== RECORDS PROVIDED ==
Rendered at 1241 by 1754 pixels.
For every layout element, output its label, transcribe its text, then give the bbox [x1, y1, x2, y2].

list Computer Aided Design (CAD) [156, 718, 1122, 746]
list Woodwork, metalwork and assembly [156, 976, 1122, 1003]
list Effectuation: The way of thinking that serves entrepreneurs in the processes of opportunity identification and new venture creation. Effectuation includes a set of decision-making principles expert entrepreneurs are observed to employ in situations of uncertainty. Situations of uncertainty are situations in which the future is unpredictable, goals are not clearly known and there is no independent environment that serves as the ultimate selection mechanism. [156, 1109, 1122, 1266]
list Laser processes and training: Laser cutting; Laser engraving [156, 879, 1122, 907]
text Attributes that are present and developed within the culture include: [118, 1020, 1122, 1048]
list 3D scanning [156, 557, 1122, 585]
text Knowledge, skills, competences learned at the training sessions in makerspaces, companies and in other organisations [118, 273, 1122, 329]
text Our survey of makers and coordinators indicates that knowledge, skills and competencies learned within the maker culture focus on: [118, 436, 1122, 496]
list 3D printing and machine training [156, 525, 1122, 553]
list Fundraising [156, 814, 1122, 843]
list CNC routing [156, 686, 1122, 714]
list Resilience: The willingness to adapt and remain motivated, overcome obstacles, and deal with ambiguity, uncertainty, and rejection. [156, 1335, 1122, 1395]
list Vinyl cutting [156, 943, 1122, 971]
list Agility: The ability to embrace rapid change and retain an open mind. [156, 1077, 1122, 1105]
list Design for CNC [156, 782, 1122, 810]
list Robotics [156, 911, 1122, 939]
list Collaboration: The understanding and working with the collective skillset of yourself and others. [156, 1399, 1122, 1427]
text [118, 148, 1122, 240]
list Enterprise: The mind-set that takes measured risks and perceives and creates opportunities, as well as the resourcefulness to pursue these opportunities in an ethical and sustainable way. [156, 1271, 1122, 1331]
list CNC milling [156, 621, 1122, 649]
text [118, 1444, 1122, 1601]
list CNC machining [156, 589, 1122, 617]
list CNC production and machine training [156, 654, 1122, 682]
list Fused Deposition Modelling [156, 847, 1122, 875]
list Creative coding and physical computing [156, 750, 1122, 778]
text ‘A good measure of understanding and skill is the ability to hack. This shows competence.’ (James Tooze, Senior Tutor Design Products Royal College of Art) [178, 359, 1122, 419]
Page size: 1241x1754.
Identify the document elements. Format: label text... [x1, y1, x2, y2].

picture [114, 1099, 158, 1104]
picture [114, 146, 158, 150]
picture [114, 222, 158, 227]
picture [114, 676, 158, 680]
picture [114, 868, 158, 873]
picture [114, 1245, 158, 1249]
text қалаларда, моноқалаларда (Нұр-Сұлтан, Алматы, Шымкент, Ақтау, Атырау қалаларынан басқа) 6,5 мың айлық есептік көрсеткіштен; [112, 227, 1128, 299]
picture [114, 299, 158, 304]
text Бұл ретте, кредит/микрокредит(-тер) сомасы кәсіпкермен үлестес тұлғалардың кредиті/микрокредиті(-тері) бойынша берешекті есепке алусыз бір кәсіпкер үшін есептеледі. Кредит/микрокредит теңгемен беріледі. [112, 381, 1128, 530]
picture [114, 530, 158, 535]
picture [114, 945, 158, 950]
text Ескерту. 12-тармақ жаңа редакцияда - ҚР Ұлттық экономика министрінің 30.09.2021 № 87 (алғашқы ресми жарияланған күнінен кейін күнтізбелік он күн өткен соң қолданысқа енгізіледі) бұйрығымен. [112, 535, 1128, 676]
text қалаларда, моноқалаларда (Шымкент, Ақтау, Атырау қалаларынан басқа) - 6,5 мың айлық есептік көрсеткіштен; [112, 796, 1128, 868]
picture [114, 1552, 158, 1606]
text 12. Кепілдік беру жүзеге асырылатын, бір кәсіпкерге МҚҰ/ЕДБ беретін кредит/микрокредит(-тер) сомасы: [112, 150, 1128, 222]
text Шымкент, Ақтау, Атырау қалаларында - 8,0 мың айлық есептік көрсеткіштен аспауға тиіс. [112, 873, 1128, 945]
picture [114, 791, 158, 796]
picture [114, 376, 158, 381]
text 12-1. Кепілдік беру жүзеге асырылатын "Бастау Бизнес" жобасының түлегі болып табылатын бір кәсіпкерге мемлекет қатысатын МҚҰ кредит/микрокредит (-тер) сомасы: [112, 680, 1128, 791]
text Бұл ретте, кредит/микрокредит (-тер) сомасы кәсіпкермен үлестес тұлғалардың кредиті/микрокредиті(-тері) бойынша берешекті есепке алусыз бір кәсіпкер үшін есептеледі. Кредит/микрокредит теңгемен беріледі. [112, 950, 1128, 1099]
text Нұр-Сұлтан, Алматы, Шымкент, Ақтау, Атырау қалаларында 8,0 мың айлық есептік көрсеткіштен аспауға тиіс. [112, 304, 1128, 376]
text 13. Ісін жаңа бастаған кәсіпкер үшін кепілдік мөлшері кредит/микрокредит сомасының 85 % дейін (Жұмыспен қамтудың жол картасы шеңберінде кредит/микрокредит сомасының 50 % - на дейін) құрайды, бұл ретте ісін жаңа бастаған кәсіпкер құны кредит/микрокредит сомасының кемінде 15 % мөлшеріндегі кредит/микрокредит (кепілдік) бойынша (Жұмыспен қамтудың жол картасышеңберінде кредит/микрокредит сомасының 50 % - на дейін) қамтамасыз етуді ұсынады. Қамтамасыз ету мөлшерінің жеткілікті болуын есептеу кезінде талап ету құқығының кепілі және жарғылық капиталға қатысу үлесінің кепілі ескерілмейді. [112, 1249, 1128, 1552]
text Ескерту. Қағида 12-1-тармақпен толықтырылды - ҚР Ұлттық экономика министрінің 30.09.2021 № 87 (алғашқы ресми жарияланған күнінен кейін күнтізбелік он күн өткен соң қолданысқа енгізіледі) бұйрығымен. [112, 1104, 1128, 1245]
===
» **WHAT YOU NEED TO DO**: Every entry in the listing should be retyped exactly.

» **RESPONSE**:
Rendered at 1241 by 1754 pixels.
For every layout element, output its label, transcribe its text, then give the bbox [x1, y1, x2, y2].

list Computer Aided Design (CAD) [156, 718, 1122, 746]
list Woodwork, metalwork and assembly [156, 976, 1122, 1003]
list Effectuation: The way of thinking that serves entrepreneurs in the processes of opportunity identification and new venture creation. Effectuation includes a set of decision-making principles expert entrepreneurs are observed to employ in situations of uncertainty. Situations of uncertainty are situations in which the future is unpredictable, goals are not clearly known and there is no independent environment that serves as the ultimate selection mechanism. [156, 1109, 1122, 1266]
list Laser processes and training: Laser cutting; Laser engraving [156, 879, 1122, 907]
text Attributes that are present and developed within the culture include: [118, 1020, 1122, 1048]
list 3D scanning [156, 557, 1122, 585]
text Knowledge, skills, competences learned at the training sessions in makerspaces, companies and in other organisations [118, 273, 1122, 329]
text Our survey of makers and coordinators indicates that knowledge, skills and competencies learned within the maker culture focus on: [118, 436, 1122, 496]
list 3D printing and machine training [156, 525, 1122, 553]
list Fundraising [156, 814, 1122, 843]
list CNC routing [156, 686, 1122, 714]
list Resilience: The willingness to adapt and remain motivated, overcome obstacles, and deal with ambiguity, uncertainty, and rejection. [156, 1335, 1122, 1395]
list Vinyl cutting [156, 943, 1122, 971]
list Agility: The ability to embrace rapid change and retain an open mind. [156, 1077, 1122, 1105]
list Design for CNC [156, 782, 1122, 810]
list Robotics [156, 911, 1122, 939]
list Collaboration: The understanding and working with the collective skillset of yourself and others. [156, 1399, 1122, 1427]
text [118, 148, 1122, 240]
list Enterprise: The mind-set that takes measured risks and perceives and creates opportunities, as well as the resourcefulness to pursue these opportunities in an ethical and sustainable way. [156, 1271, 1122, 1331]
list CNC milling [156, 621, 1122, 649]
text [118, 1444, 1122, 1601]
list CNC machining [156, 589, 1122, 617]
list CNC production and machine training [156, 654, 1122, 682]
list Fused Deposition Modelling [156, 847, 1122, 875]
list Creative coding and physical computing [156, 750, 1122, 778]
text ‘A good measure of understanding and skill is the ability to hack. This shows competence.’ (James Tooze, Senior Tutor Design Products Royal College of Art) [178, 359, 1122, 419]
Page size: 1241x1754.
Identify the document elements. Format: label text... [x1, y1, x2, y2].

picture [114, 1099, 158, 1104]
picture [114, 146, 158, 150]
picture [114, 222, 158, 227]
picture [114, 676, 158, 680]
picture [114, 868, 158, 873]
picture [114, 1245, 158, 1249]
text қалаларда, моноқалаларда (Нұр-Сұлтан, Алматы, Шымкент, Ақтау, Атырау қалаларынан басқа) 6,5 мың айлық есептік көрсеткіштен; [112, 227, 1128, 299]
picture [114, 299, 158, 304]
text Бұл ретте, кредит/микрокредит(-тер) сомасы кәсіпкермен үлестес тұлғалардың кредиті/микрокредиті(-тері) бойынша берешекті есепке алусыз бір кәсіпкер үшін есептеледі. Кредит/микрокредит теңгемен беріледі. [112, 381, 1128, 530]
picture [114, 530, 158, 535]
picture [114, 945, 158, 950]
text Ескерту. 12-тармақ жаңа редакцияда - ҚР Ұлттық экономика министрінің 30.09.2021 № 87 (алғашқы ресми жарияланған күнінен кейін күнтізбелік он күн өткен соң қолданысқа енгізіледі) бұйрығымен. [112, 535, 1128, 676]
text қалаларда, моноқалаларда (Шымкент, Ақтау, Атырау қалаларынан басқа) - 6,5 мың айлық есептік көрсеткіштен; [112, 796, 1128, 868]
picture [114, 1552, 158, 1606]
text 12. Кепілдік беру жүзеге асырылатын, бір кәсіпкерге МҚҰ/ЕДБ беретін кредит/микрокредит(-тер) сомасы: [112, 150, 1128, 222]
text Шымкент, Ақтау, Атырау қалаларында - 8,0 мың айлық есептік көрсеткіштен аспауға тиіс. [112, 873, 1128, 945]
picture [114, 791, 158, 796]
picture [114, 376, 158, 381]
text 12-1. Кепілдік беру жүзеге асырылатын "Бастау Бизнес" жобасының түлегі болып табылатын бір кәсіпкерге мемлекет қатысатын МҚҰ кредит/микрокредит (-тер) сомасы: [112, 680, 1128, 791]
text Бұл ретте, кредит/микрокредит (-тер) сомасы кәсіпкермен үлестес тұлғалардың кредиті/микрокредиті(-тері) бойынша берешекті есепке алусыз бір кәсіпкер үшін есептеледі. Кредит/микрокредит теңгемен беріледі. [112, 950, 1128, 1099]
text Нұр-Сұлтан, Алматы, Шымкент, Ақтау, Атырау қалаларында 8,0 мың айлық есептік көрсеткіштен аспауға тиіс. [112, 304, 1128, 376]
text 13. Ісін жаңа бастаған кәсіпкер үшін кепілдік мөлшері кредит/микрокредит сомасының 85 % дейін (Жұмыспен қамтудың жол картасы шеңберінде кредит/микрокредит сомасының 50 % - на дейін) құрайды, бұл ретте ісін жаңа бастаған кәсіпкер құны кредит/микрокредит сомасының кемінде 15 % мөлшеріндегі кредит/микрокредит (кепілдік) бойынша (Жұмыспен қамтудың жол картасышеңберінде кредит/микрокредит сомасының 50 % - на дейін) қамтамасыз етуді ұсынады. Қамтамасыз ету мөлшерінің жеткілікті болуын есептеу кезінде талап ету құқығының кепілі және жарғылық капиталға қатысу үлесінің кепілі ескерілмейді. [112, 1249, 1128, 1552]
text Ескерту. Қағида 12-1-тармақпен толықтырылды - ҚР Ұлттық экономика министрінің 30.09.2021 № 87 (алғашқы ресми жарияланған күнінен кейін күнтізбелік он күн өткен соң қолданысқа енгізіледі) бұйрығымен. [112, 1104, 1128, 1245]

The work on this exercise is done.